I suoi sintomi possono essere confusi tranquillamente con quelli di altre patologie e gli infetti spesso per molti anni o decenni non si rendono conto di averle, fino a quando non emergono dei danni al fegato.
L’infezione acuta è meno pericolosa e quaso si manifestano i sintomi questi sono: malessere generalizzato, debolezza, affaticamento fisico, febbre, alcuni disturbi addominali, poco appetito, dolori muscolari, impossibilità a bere alcol, ittero.
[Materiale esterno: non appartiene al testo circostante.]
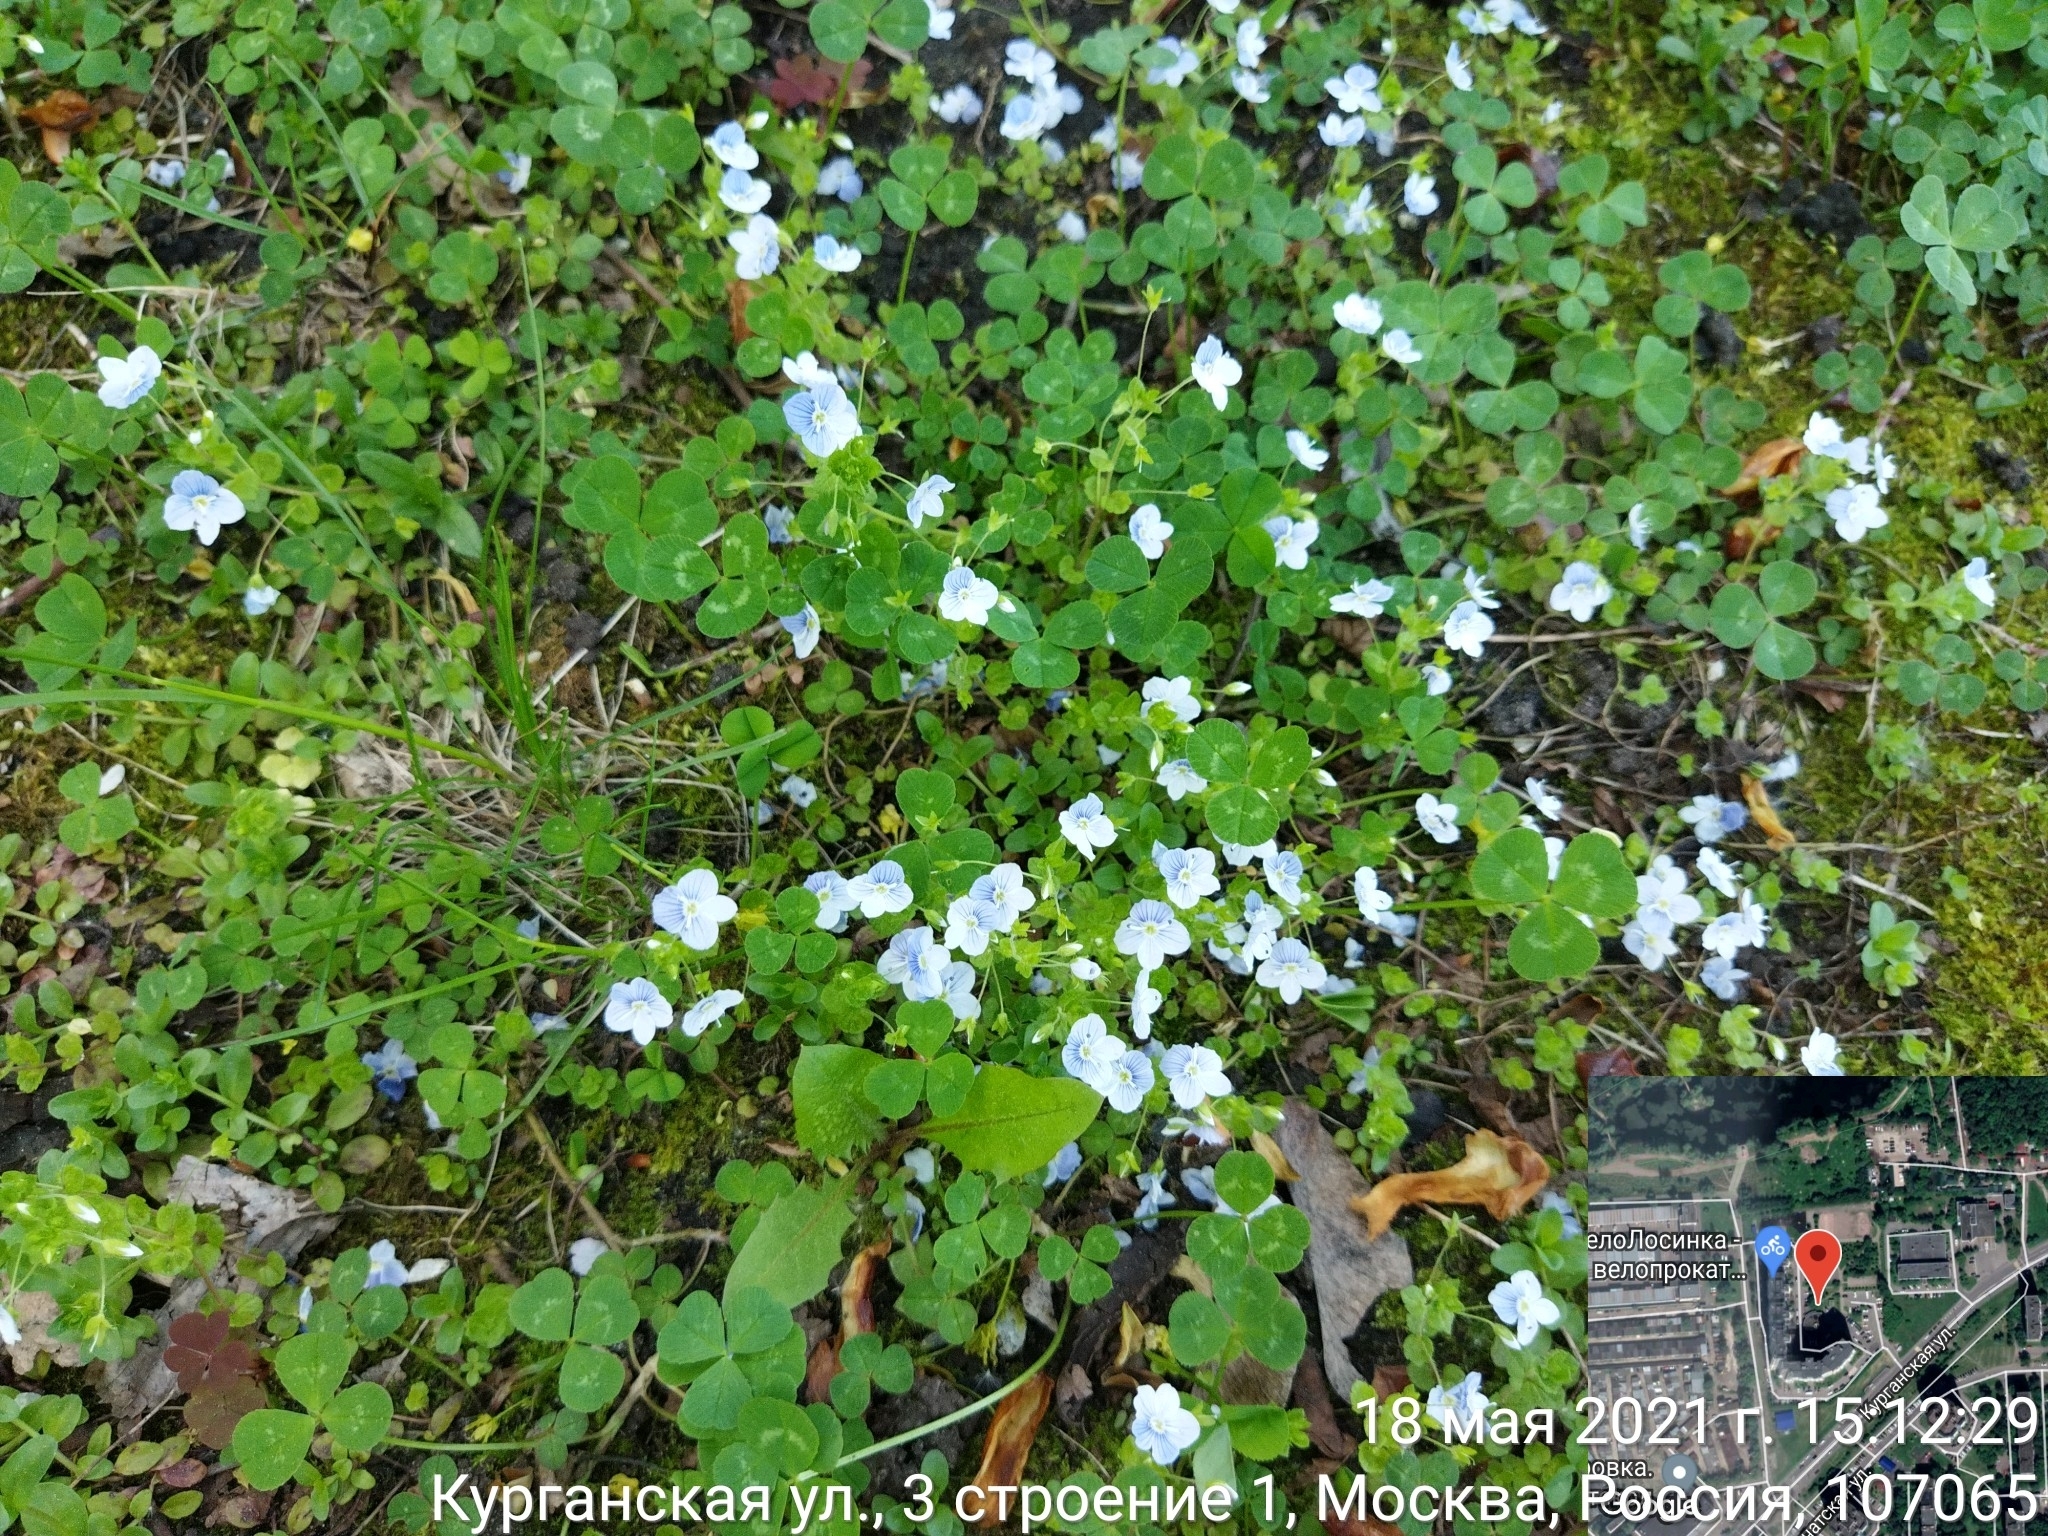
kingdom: Plantae
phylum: Tracheophyta
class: Magnoliopsida
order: Lamiales
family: Plantaginaceae
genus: Veronica
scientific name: Veronica filiformis
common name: Slender speedwell
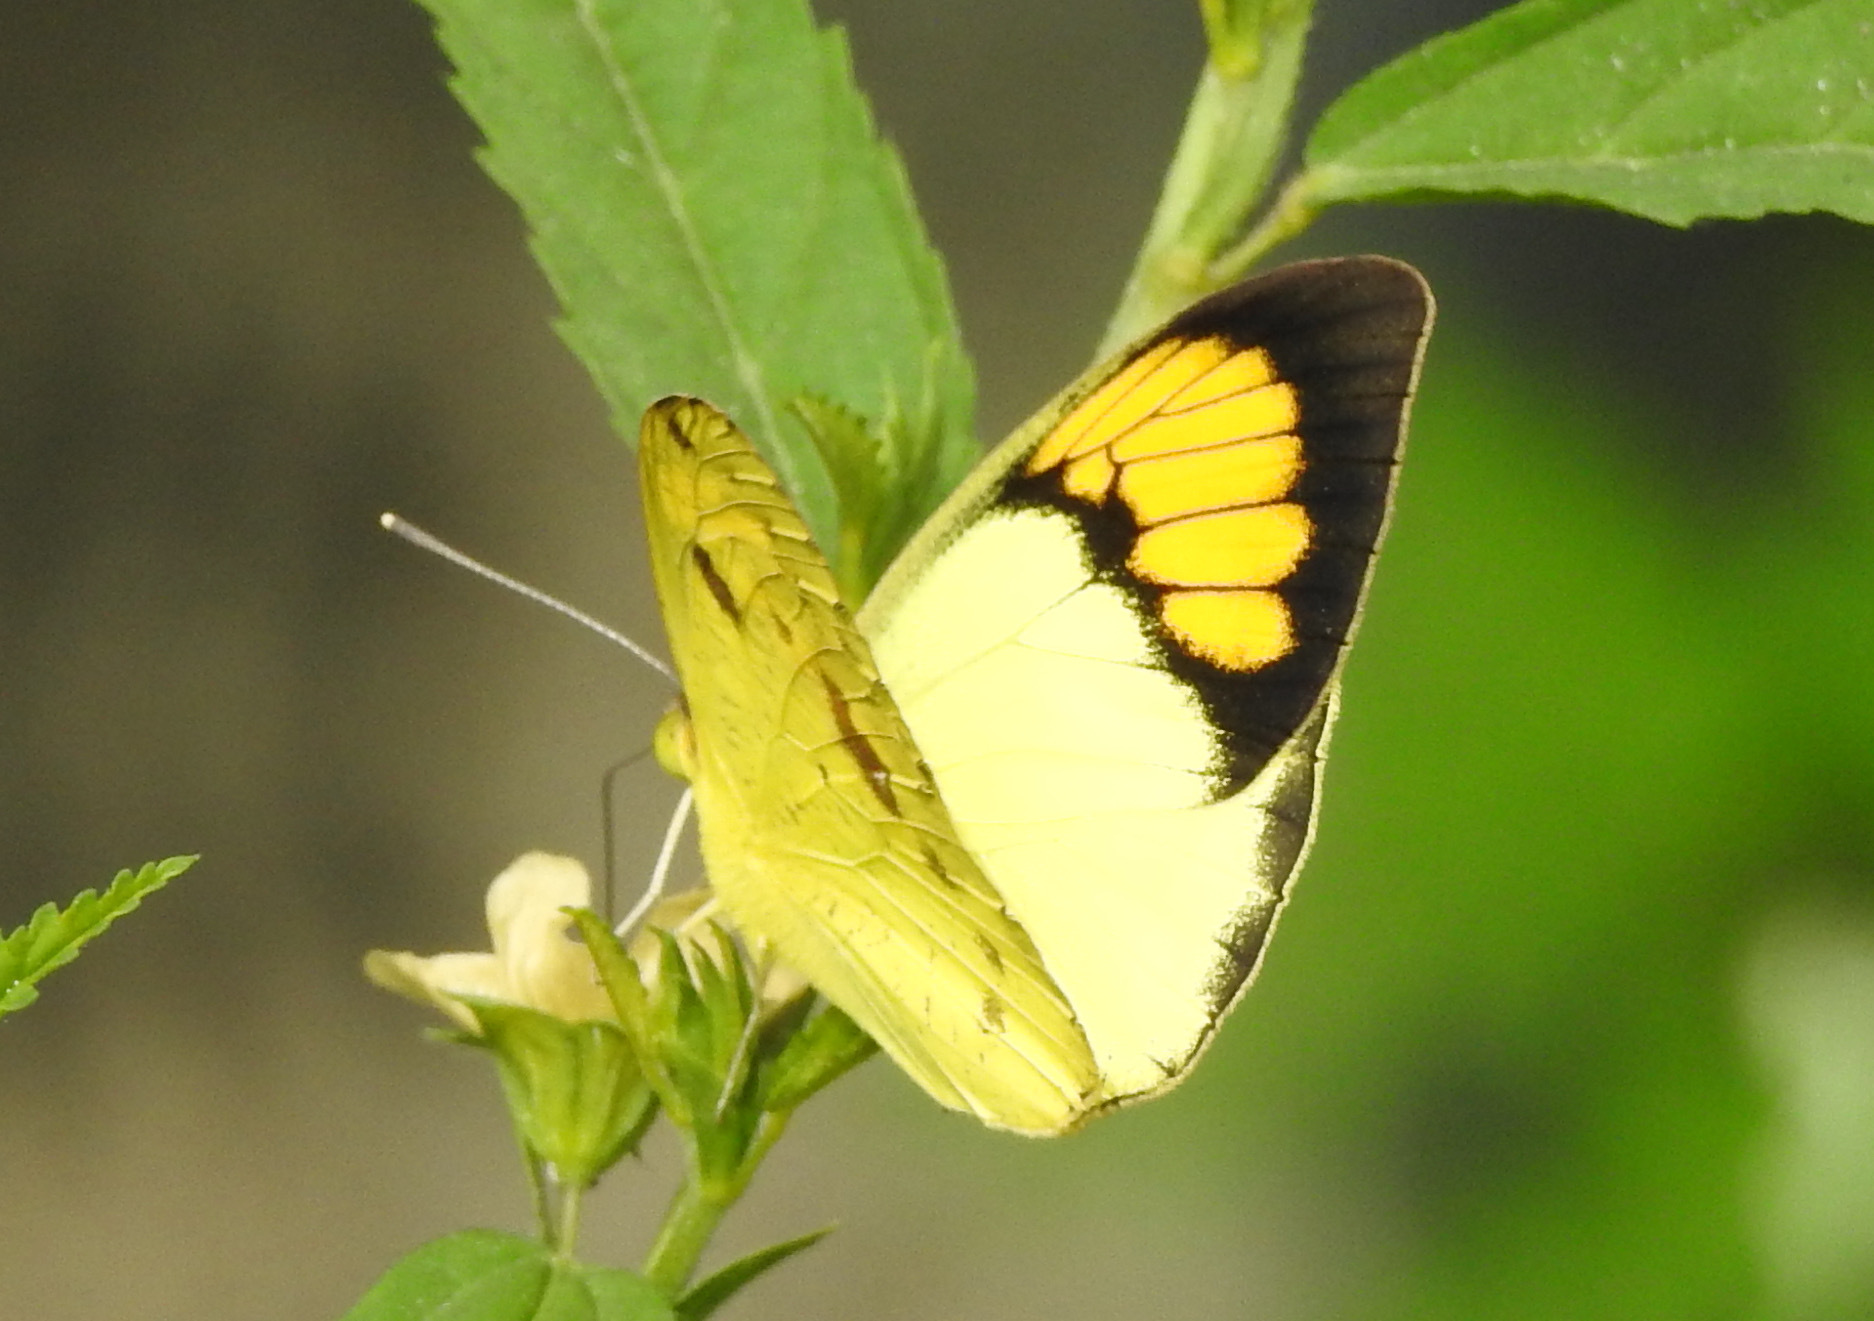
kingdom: Animalia
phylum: Arthropoda
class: Insecta
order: Lepidoptera
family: Pieridae
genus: Ixias
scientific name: Ixias pyrene
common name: Yellow orange tip
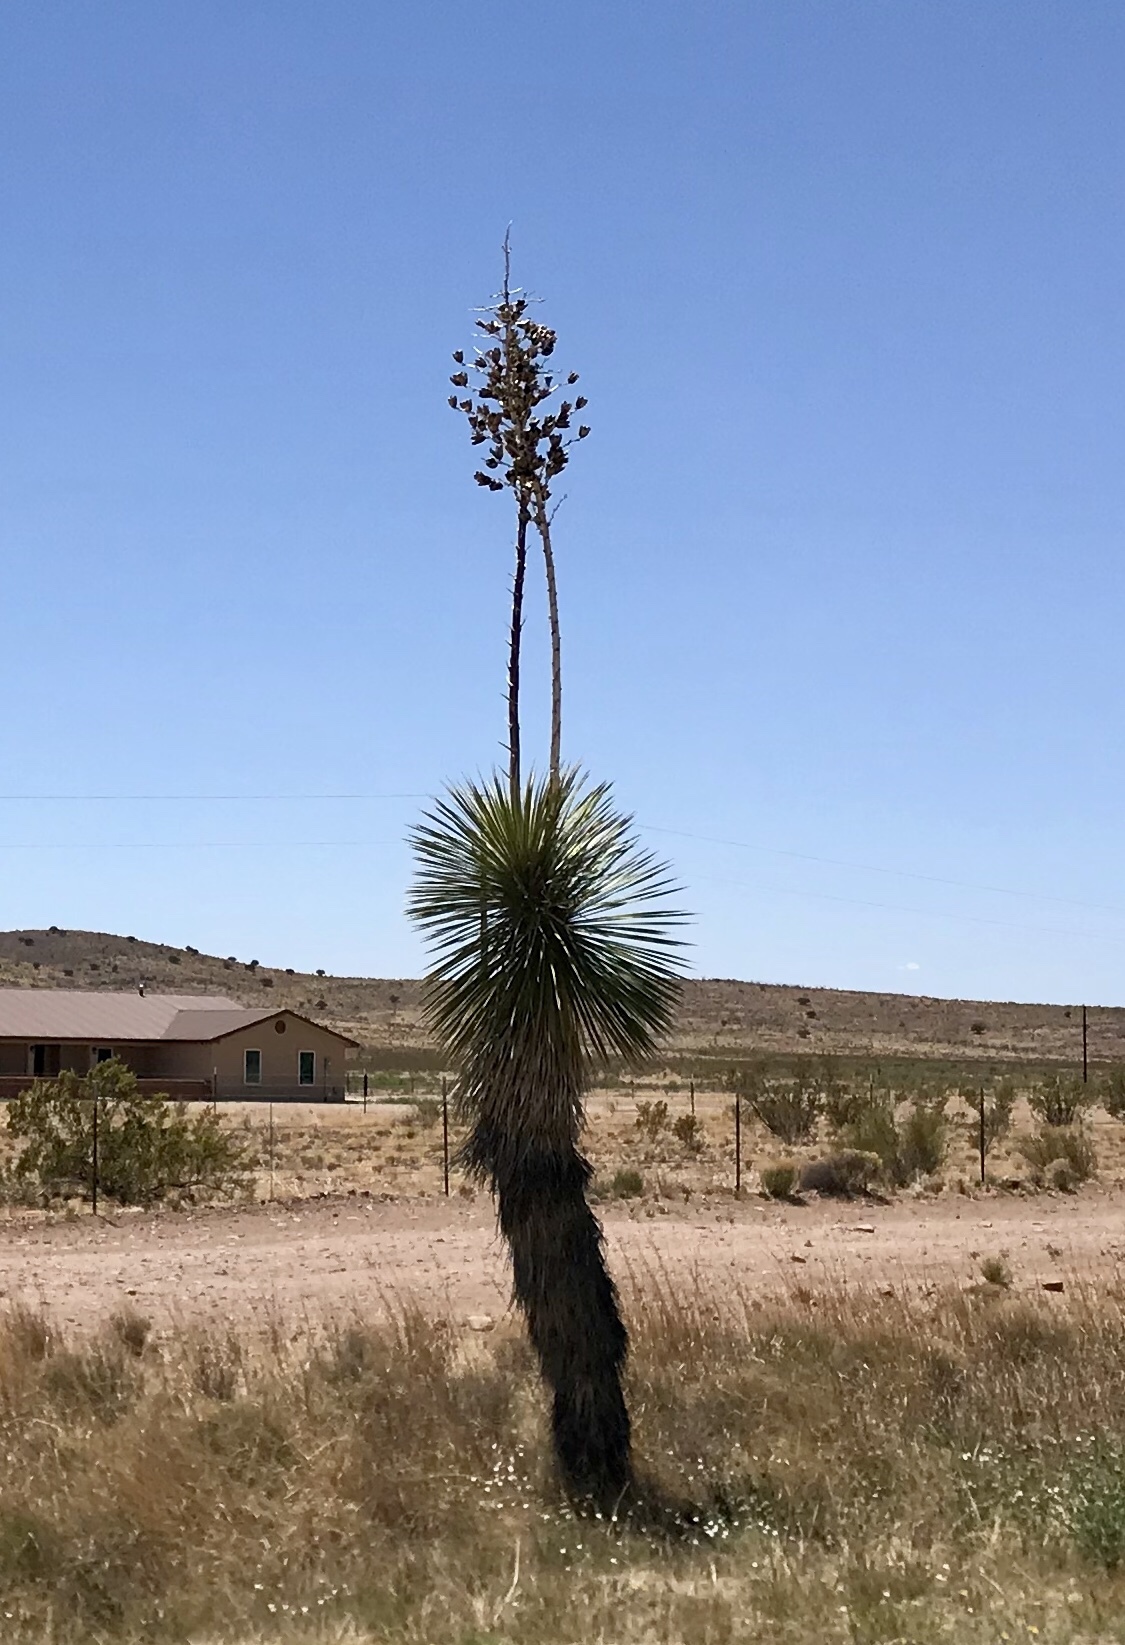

L’epatite C rappresenta un problema nel momento in cui si cronicizza l’infezine. Anche in questo caso possono non esserci dei sintomi per anni.
I primi sintomi possono essere uno stato di fatica e malessere generale e persistente, prurito in varie parti del corpo, ittero, vomito e nausea, leggera febbre e dolore addominale.
Per individuare con certezza un’infezione da HCV occorre individuare la presenza del virus nell’RNA. Altrimenti è possibile individuare gli anticorpi diretti che agiscono contro gli antigeni del virus.
Le analisi del sangue tradizionali invece solo in pochi casi permettono di individuare un problema al fegato, ma non nel modo specifico l’epatite C. Potrebbero infatti essere indice di altri problemi del fegato per il palesarsi delle alterazioni di alcuni enzimi epatici. Le più comuni sono quelle delle transaminasi alte. A quel punto il medico dovrà proseguire con le analisi per capire se è o no in corso un’infezione da epatite C. Se invece le funzionalità del fegato appaiono come gravemente compromesse, ecco che viene effettuata la biopsia epatica per capire qual è l’entità del danno.
A differenza dell’epatite A e dell’epatite B, a oggi non è presente un vaccino contro le epatite C. Questo perché le proteine superficiali del virus hanno una grande variabilità e nn è possibile perciò ottenere una protezione di anticorpi efficace.
All’incirca, il 30% delle persone che soffre di epatite C acuta guarisce completamente. E’ raro invece un decorso fulminante e perciò fatale delle epatite C nella sua fase acuta.
Il problema si manifesta quando vi è una cronicizzazione dell’epatite C, anche se può restare silenziosa per molti anni. Dopo circa 15-30 anni progredisce verso la cirrosi epatica.
Esistono diversi trattamenti per sconfiggere l’epatite C la buona notizia è che le persone affette quasi nel 60% dei casi guarisce. Ogni farmaco ovviamente ha percentuale più o meno alta di successo e permette in base al genotipo di avere una guarigione oppure no.
La cura tradizionale contro l’epatite C è il farmaco interferone, il quale deve essere iniettato settimanalmente, per 24 settimane, nella zona sottocutanea. Deve essere assunto insieme a ribavirina, un medicinale da prendere per via orale.
Se il primo trattamento non sortisce gli effetti sperati è possibile partire con un secondo ciclo. In alcuni casi è possibile indebolire abbastanza il virus, in altri invece viene eliminato completamente.